Return a copy of every line in the data below that contains "open".

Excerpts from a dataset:
■ ■ ■ ■ ■ ■ ■

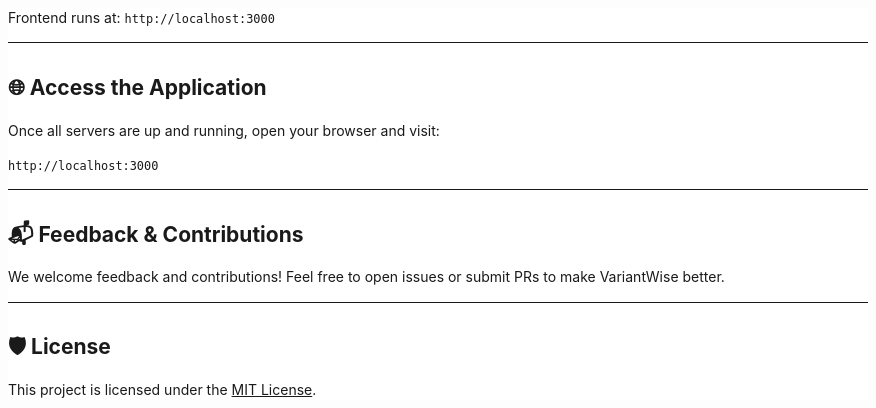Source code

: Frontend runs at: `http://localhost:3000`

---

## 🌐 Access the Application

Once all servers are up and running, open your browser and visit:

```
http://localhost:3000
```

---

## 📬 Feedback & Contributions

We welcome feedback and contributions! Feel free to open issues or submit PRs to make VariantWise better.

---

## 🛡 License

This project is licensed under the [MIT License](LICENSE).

■ ■ ■ ■ ■ ■ ■

__Your solution__:
Once all servers are up and running, open your browser and visit:
We welcome feedback and contributions! Feel free to open issues or submit PRs to make VariantWise better.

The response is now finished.